During the visit, the optometrist showed her the severity of Ciaran’s poor vision with the help of a special optical tool. “I saw nothing, just blur and shadow,” she said. 

Optician Shawn Donnelly, who works at Donnelly Optical in Pointe-Claire, says treatment for amblyopia may consist of corrective glasses. In some cases, the child may wear a patch over the stronger eye in order to make the weaker eye work harder.

A lazy eye can also affect depth perception, making some tasks like looking at the blackboard in class or playing certain sports more difficult. According to the Canadian Association of Optometrists, if a child’s eye condition goes untreated, there could be an impact on his or her learning ability.

Optometrist Annie Dionne, who also works at Donnelly Optical says parents should take their kids for a first appointment as of the age of 3 but earlier if they notice any kind of abnormalities. After the age of 8, it becomes increasingly difficult to treat a condition like lazy eye; the earlier a child is treated, the better the chances of correcting the vision.
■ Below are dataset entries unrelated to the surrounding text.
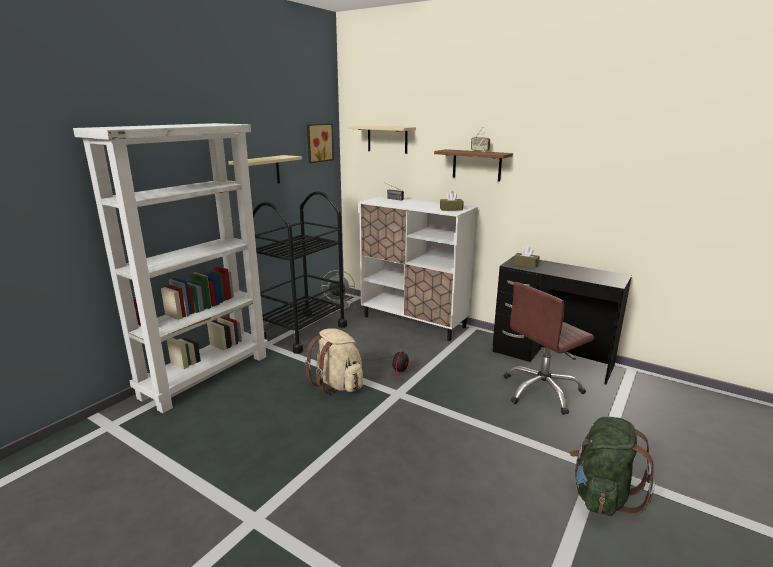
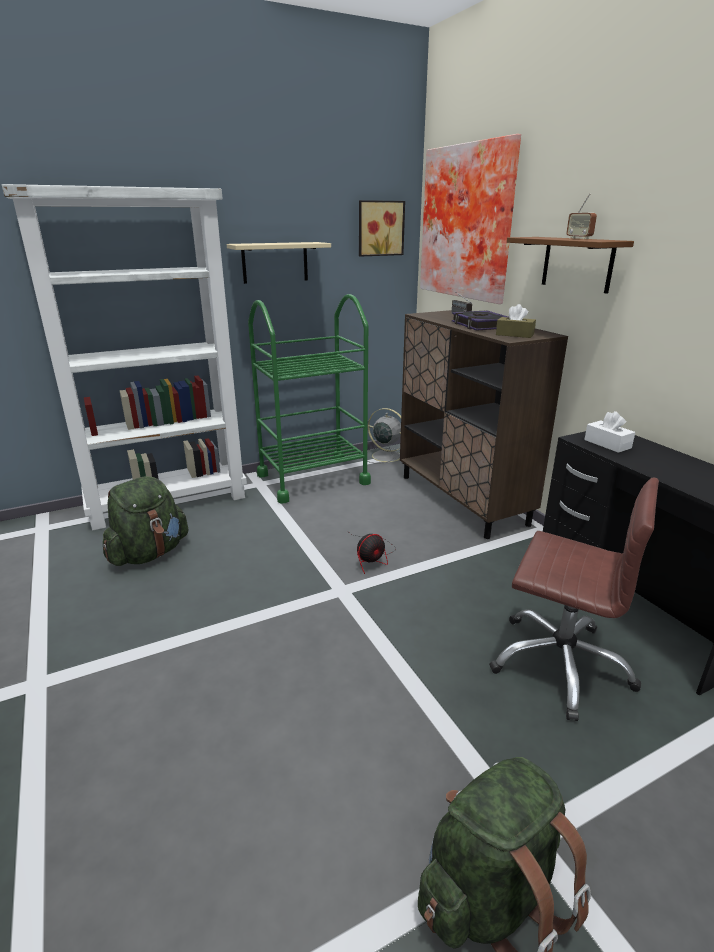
camera: 30 degrees right, 5 degrees up
(235, 414) = (149, 553): none -> green backpack
(303, 332) = (313, 479): black cart -> green cart
(337, 384) = (284, 554): beige backpack -> none
(387, 139) = (469, 223): beige shelf -> picture
(414, 321) = (462, 499): white cabinet -> brown cabinet
(421, 205) = (481, 325): none -> book
(525, 265) = (607, 444): brown tissue box -> white tissue box
(542, 391) = (560, 663): brown office chair -> brown office chair turned 150 degrees counterclockwise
Most parents are diligent about taking their child to the pediatrician for annual appointments as well as the dentist but don’t think about having their kids’ eyesight checked. Donnelly says that many parents will only bring their child to the eye doctor when there is an apparent abnormality. But seeing an optometrist should be part of the annual medical appointment routine for kids. Under Medicare, children under the age of 18 are entitled to a free annual eye examination. 

During the appointment, the optometrist will conduct tests for ocular issues including myopia (nearsightedness), hyperopia (farsightedness), astigmatism, and amblyopia. Some standard tests include asking the child to identify numbers and letters on a chart with and without a corrective lens, shining a light in their eye to see if their pupil is responding normally and dilation using drops to test for glaucoma, diabetes and other diseases.

For several months now, Ciaran has been sporting his new blue-framed glasses; his mom says he is still getting used to wearing them all the time and needs a few gentle reminders.

Now in Grade 2, Ballard says her son is all caught up on his reading and writing, and his athletic abilities have also greatly improved. This summer, Ciaran mastered cycling on two wheels and now pedals to school every day.